**Work to be completed**
Pictures excluded, return every entry exactly, please.

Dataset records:
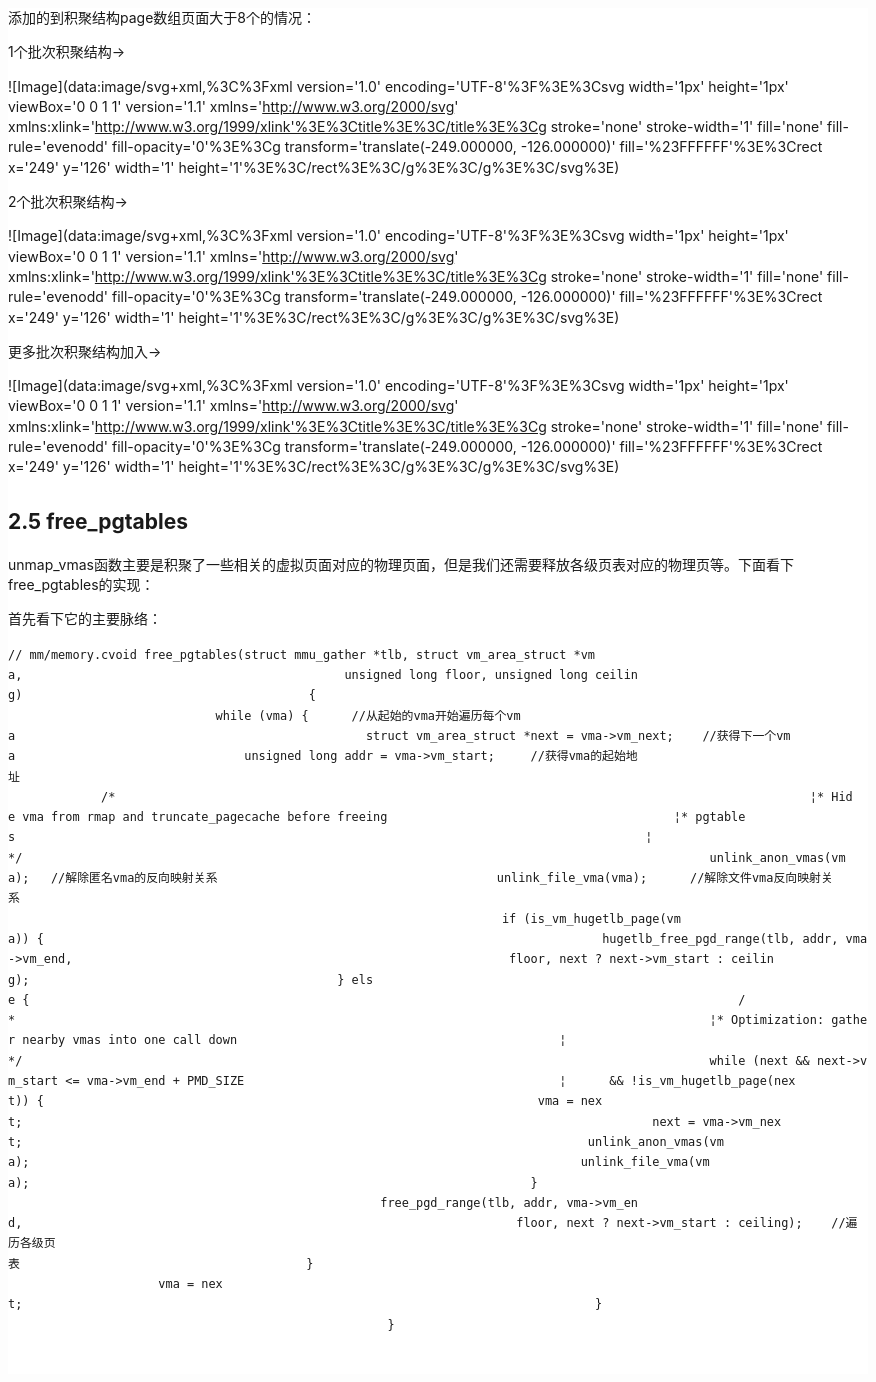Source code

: 添加的到积聚结构page数组页面大于8个的情况：

1个批次积聚结构->

![Image](data:image/svg+xml,%3C%3Fxml version='1.0' encoding='UTF-8'%3F%3E%3Csvg width='1px' height='1px' viewBox='0 0 1 1' version='1.1' xmlns='http://www.w3.org/2000/svg' xmlns:xlink='http://www.w3.org/1999/xlink'%3E%3Ctitle%3E%3C/title%3E%3Cg stroke='none' stroke-width='1' fill='none' fill-rule='evenodd' fill-opacity='0'%3E%3Cg transform='translate(-249.000000, -126.000000)' fill='%23FFFFFF'%3E%3Crect x='249' y='126' width='1' height='1'%3E%3C/rect%3E%3C/g%3E%3C/g%3E%3C/svg%3E)

2个批次积聚结构->

![Image](data:image/svg+xml,%3C%3Fxml version='1.0' encoding='UTF-8'%3F%3E%3Csvg width='1px' height='1px' viewBox='0 0 1 1' version='1.1' xmlns='http://www.w3.org/2000/svg' xmlns:xlink='http://www.w3.org/1999/xlink'%3E%3Ctitle%3E%3C/title%3E%3Cg stroke='none' stroke-width='1' fill='none' fill-rule='evenodd' fill-opacity='0'%3E%3Cg transform='translate(-249.000000, -126.000000)' fill='%23FFFFFF'%3E%3Crect x='249' y='126' width='1' height='1'%3E%3C/rect%3E%3C/g%3E%3C/g%3E%3C/svg%3E)

更多批次积聚结构加入->

![Image](data:image/svg+xml,%3C%3Fxml version='1.0' encoding='UTF-8'%3F%3E%3Csvg width='1px' height='1px' viewBox='0 0 1 1' version='1.1' xmlns='http://www.w3.org/2000/svg' xmlns:xlink='http://www.w3.org/1999/xlink'%3E%3Ctitle%3E%3C/title%3E%3Cg stroke='none' stroke-width='1' fill='none' fill-rule='evenodd' fill-opacity='0'%3E%3Cg transform='translate(-249.000000, -126.000000)' fill='%23FFFFFF'%3E%3Crect x='249' y='126' width='1' height='1'%3E%3C/rect%3E%3C/g%3E%3C/g%3E%3C/svg%3E)

## 2.5 free_pgtables

unmap_vmas函数主要是积聚了一些相关的虚拟页面对应的物理页面，但是我们还需要释放各级页表对应的物理页等。下面看下free_pgtables的实现：

首先看下它的主要脉络：

```
// mm/memory.cvoid free_pgtables(struct mmu_gather *tlb, struct vm_area_struct *vma,                                             unsigned long floor, unsigned long ceiling)                                        {                                                                                                          while (vma) {      //从起始的vma开始遍历每个vma                                                 struct vm_area_struct *next = vma->vm_next;    //获得下一个vma                                unsigned long addr = vma->vm_start;     //获得vma的起始地址                                                                                                                                   /*                                                                                                 ¦* Hide vma from rmap and truncate_pagecache before freeing                                        ¦* pgtables                                                                                        ¦*/                                                                                                unlink_anon_vmas(vma);   //解除匿名vma的反向映射关系                                       unlink_file_vma(vma);      //解除文件vma反向映射关系                                                                                                                                                                                           if (is_vm_hugetlb_page(vma)) {                                                                              hugetlb_free_pgd_range(tlb, addr, vma->vm_end,                                                             floor, next ? next->vm_start : ceiling);                                           } else {                                                                                                   /*                                                                                                 ¦* Optimization: gather nearby vmas into one call down                                             ¦*/                                                                                                while (next && next->vm_start <= vma->vm_end + PMD_SIZE                                            ¦      && !is_vm_hugetlb_page(next)) {                                                                     vma = next;                                                                                        next = vma->vm_next;                                                                               unlink_anon_vmas(vma);                                                                             unlink_file_vma(vma);                                                                      }                                                                                                  free_pgd_range(tlb, addr, vma->vm_end,                                                                     floor, next ? next->vm_start : ceiling);    //遍历各级页表                                        }                                                                                                  vma = next;                                                                                }                                                                                          }                                                                                                                                                                                                     
```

**Reply to the task**
Source code

: 添加的到积聚结构page数组页面大于8个的情况：

1个批次积聚结构->

![Image](data:image/svg+xml,%3C%3Fxml version='1.0' encoding='UTF-8'%3F%3E%3Csvg width='1px' height='1px' viewBox='0 0 1 1' version='1.1' xmlns='http://www.w3.org/2000/svg' xmlns:xlink='http://www.w3.org/1999/xlink'%3E%3Ctitle%3E%3C/title%3E%3Cg stroke='none' stroke-width='1' fill='none' fill-rule='evenodd' fill-opacity='0'%3E%3Cg transform='translate(-249.000000, -126.000000)' fill='%23FFFFFF'%3E%3Crect x='249' y='126' width='1' height='1'%3E%3C/rect%3E%3C/g%3E%3C/g%3E%3C/svg%3E)

2个批次积聚结构->

![Image](data:image/svg+xml,%3C%3Fxml version='1.0' encoding='UTF-8'%3F%3E%3Csvg width='1px' height='1px' viewBox='0 0 1 1' version='1.1' xmlns='http://www.w3.org/2000/svg' xmlns:xlink='http://www.w3.org/1999/xlink'%3E%3Ctitle%3E%3C/title%3E%3Cg stroke='none' stroke-width='1' fill='none' fill-rule='evenodd' fill-opacity='0'%3E%3Cg transform='translate(-249.000000, -126.000000)' fill='%23FFFFFF'%3E%3Crect x='249' y='126' width='1' height='1'%3E%3C/rect%3E%3C/g%3E%3C/g%3E%3C/svg%3E)

更多批次积聚结构加入->

![Image](data:image/svg+xml,%3C%3Fxml version='1.0' encoding='UTF-8'%3F%3E%3Csvg width='1px' height='1px' viewBox='0 0 1 1' version='1.1' xmlns='http://www.w3.org/2000/svg' xmlns:xlink='http://www.w3.org/1999/xlink'%3E%3Ctitle%3E%3C/title%3E%3Cg stroke='none' stroke-width='1' fill='none' fill-rule='evenodd' fill-opacity='0'%3E%3Cg transform='translate(-249.000000, -126.000000)' fill='%23FFFFFF'%3E%3Crect x='249' y='126' width='1' height='1'%3E%3C/rect%3E%3C/g%3E%3C/g%3E%3C/svg%3E)

## 2.5 free_pgtables

unmap_vmas函数主要是积聚了一些相关的虚拟页面对应的物理页面，但是我们还需要释放各级页表对应的物理页等。下面看下free_pgtables的实现：

首先看下它的主要脉络：

```
// mm/memory.cvoid free_pgtables(struct mmu_gather *tlb, struct vm_area_struct *vma,                                             unsigned long floor, unsigned long ceiling)                                        {                                                                                                          while (vma) {      //从起始的vma开始遍历每个vma                                                 struct vm_area_struct *next = vma->vm_next;    //获得下一个vma                                unsigned long addr = vma->vm_start;     //获得vma的起始地址                                                                                                                                   /*                                                                                                 ¦* Hide vma from rmap and truncate_pagecache before freeing                                        ¦* pgtables                                                                                        ¦*/                                                                                                unlink_anon_vmas(vma);   //解除匿名vma的反向映射关系                                       unlink_file_vma(vma);      //解除文件vma反向映射关系                                                                                                                                                                                           if (is_vm_hugetlb_page(vma)) {                                                                              hugetlb_free_pgd_range(tlb, addr, vma->vm_end,                                                             floor, next ? next->vm_start : ceiling);                                           } else {                                                                                                   /*                                                                                                 ¦* Optimization: gather nearby vmas into one call down                                             ¦*/                                                                                                while (next && next->vm_start <= vma->vm_end + PMD_SIZE                                            ¦      && !is_vm_hugetlb_page(next)) {                                                                     vma = next;                                                                                        next = vma->vm_next;                                                                               unlink_anon_vmas(vma);                                                                             unlink_file_vma(vma);                                                                      }                                                                                                  free_pgd_range(tlb, addr, vma->vm_end,                                                                     floor, next ? next->vm_start : ceiling);    //遍历各级页表                                        }                                                                                                  vma = next;                                                                                }                                                                                          }                                                                                                                                                                                                     
```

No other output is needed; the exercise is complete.